Two illumination configurations are implemented. In the top‑illumination (reflection) mode, a white LED passes through a selectable interference filter, a focusing lens (Lens 1), and a 45° beam‑splitting plate before reaching the objective’s entrance pupil. The beam‑splitting plate is a 50/50 dielectric coating with an anti‑reflection side facing the LED, ensuring a balanced mix of reflected and transmitted light. In the bottom‑illumination (transmission) mode, a pinhole/iris acts as a point source; a second achromatic lens (Lens 2) collimates the light, providing either nearly parallel illumination for diffraction experiments or slightly divergent illumination for Newton’s‑ring measurements. The interchangeable interference filters (10–40 nm bandwidth) give quasi‑monochromatic illumination while retaining the uniformity of an LED source.

Resolution is limited by diffraction (δ ≈ λ/(2 NA)) and by the camera pixel size (≈3 µm). The authors use objectives of 5× (NA 0.15), 10× (NA 0.30), and 20× (NA 0.40) together with a 100 mm tube lens, achieving pixel‑limited resolutions several times finer than the diffraction limit. Validation is performed with micro‑structured test targets such as CD, DVD, HD‑DVD, and Blu‑ray discs; the smallest 0.32 µm track of a Blu‑ray is resolved only with violet illumination and the highest‑NA objective, demonstrating the system’s capability to explore sub‑micron features.

The educational value lies in the assembly process itself.
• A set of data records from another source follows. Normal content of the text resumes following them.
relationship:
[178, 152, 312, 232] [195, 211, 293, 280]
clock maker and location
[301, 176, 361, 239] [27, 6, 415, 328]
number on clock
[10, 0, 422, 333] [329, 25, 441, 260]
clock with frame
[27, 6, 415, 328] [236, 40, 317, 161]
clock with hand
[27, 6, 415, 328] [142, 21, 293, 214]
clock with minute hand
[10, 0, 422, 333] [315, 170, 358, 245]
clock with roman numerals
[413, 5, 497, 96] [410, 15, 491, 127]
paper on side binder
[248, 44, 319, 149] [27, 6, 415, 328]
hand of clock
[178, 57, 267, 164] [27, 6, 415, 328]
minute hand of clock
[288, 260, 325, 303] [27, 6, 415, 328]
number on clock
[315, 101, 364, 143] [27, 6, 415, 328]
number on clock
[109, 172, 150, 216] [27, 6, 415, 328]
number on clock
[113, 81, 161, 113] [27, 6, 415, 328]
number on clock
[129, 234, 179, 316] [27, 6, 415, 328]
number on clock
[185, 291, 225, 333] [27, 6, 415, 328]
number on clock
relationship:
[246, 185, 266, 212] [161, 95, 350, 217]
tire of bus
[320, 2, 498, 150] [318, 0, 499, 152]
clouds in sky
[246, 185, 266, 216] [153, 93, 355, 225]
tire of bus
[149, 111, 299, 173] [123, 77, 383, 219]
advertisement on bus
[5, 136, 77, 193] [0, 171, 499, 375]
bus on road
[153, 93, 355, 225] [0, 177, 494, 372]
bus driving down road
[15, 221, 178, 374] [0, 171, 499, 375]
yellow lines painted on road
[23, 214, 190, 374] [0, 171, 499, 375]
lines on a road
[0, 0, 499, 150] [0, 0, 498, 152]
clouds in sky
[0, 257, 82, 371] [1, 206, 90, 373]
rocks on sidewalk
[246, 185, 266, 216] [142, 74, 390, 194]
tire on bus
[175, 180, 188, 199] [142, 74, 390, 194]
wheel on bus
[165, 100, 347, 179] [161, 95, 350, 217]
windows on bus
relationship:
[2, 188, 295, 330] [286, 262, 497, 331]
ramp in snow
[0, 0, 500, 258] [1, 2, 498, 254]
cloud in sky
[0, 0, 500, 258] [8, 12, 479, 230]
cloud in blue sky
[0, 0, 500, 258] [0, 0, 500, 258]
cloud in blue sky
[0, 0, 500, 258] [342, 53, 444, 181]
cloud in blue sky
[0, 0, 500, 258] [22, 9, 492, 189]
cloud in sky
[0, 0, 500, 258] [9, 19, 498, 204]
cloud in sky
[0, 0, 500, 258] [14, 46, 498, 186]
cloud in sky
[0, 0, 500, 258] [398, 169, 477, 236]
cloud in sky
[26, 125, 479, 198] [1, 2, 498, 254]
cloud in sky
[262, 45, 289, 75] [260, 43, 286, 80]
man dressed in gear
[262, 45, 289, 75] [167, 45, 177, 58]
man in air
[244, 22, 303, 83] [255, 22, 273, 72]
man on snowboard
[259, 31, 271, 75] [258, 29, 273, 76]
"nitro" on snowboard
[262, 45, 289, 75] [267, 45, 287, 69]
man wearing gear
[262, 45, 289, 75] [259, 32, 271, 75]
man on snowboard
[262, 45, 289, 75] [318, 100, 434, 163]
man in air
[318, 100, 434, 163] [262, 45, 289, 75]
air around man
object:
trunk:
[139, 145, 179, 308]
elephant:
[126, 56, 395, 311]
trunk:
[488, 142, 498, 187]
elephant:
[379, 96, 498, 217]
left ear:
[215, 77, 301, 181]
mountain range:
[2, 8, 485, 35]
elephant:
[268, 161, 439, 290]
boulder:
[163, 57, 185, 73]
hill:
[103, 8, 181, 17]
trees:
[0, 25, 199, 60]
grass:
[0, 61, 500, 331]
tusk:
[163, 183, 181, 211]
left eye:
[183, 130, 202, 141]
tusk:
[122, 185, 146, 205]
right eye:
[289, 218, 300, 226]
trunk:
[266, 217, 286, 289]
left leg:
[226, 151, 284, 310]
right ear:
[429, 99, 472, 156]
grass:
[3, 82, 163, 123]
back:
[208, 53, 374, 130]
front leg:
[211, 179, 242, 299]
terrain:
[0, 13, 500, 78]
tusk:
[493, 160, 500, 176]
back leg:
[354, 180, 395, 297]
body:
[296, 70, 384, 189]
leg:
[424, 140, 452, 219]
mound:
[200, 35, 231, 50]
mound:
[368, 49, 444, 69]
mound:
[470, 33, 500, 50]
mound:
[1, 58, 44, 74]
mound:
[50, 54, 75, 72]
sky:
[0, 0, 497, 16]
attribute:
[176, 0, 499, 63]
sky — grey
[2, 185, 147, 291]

Students must thread coarse and fine 3D‑printed screws, align the tube lens by focusing on a distant object, calibrate the vertical translation stage by focusing on the top and bottom surfaces of a calibrated glass block, and understand the physics of beam‑splitter coatings (reflection vs. transmission, optimal R = T = 0.5 for maximal product TR). The microscope enables a suite of classic optics experiments:

1. Refractive‑index measurement – By recording the Z‑stage positions (h₁, h₂, h₃) when focusing on the bottom surface, top surface of a transparent plate, and the substrate, the index is calculated via n = (h₂ − h₃)/(h₂ − h₁). The authors achieved ~1 % accuracy for glass and sapphire plates of 1 mm thickness.

2. Newton’s rings – Both reflected and transmitted configurations are demonstrated. Students can measure ring radii, plot r² versus ring order, and extract the wavelength or curvature radius of the lens.

3. Diffraction experiments – A lithographic mask containing slits, gratings, and pinholes is placed in the collimated beam. Students record Fresnel and Fraunhofer patterns, measure fringe spacings, and compare with theoretical predictions.

4. Resolution tests – Using the disc patterns mentioned above, students quantify the system’s lateral resolution and explore the effect of NA, illumination wavelength, and magnification.

5. Scale calibration – By moving the focus between known height steps on a calibrated block, the Z‑stage’s micrometer scale is verified.

Potential extensions include replacing the 50/50 beam splitter with a dichroic or cube splitter for fluorescence or photoluminescence studies, adding polarizers for polarization microscopy, integrating a simple condenser for higher‑angle illumination, or employing the platform for machine‑vision projects. The open‑source software ToupView provides real‑time image acquisition and quantitative analysis, further lowering the barrier for student use.

Limitations are acknowledged: high‑NA objectives have a very shallow depth of field (≈λ/NA²), making precise focusing challenging for inexperienced users; the LED’s spectral width, while acceptable for most wave‑optics demonstrations, is insufficient for high‑precision interferometry that would benefit from laser coherence; and maintaining the exact 160 mm tube‑lens‑to‑objective spacing required by some commercial objectives is difficult without precision machining, which the authors circumvent by selecting infinity‑corrected objectives with longer working distances.

In summary, the authors deliver a practical, cost‑effective, and pedagogically rich microscope platform that integrates modern 3D‑printing with readily available optics. It enables students to experience the full lifecycle of an optical instrument—from mechanical design and alignment to quantitative measurement of fundamental wave phenomena—thereby strengthening conceptual understanding and hands‑on competence in modern optics.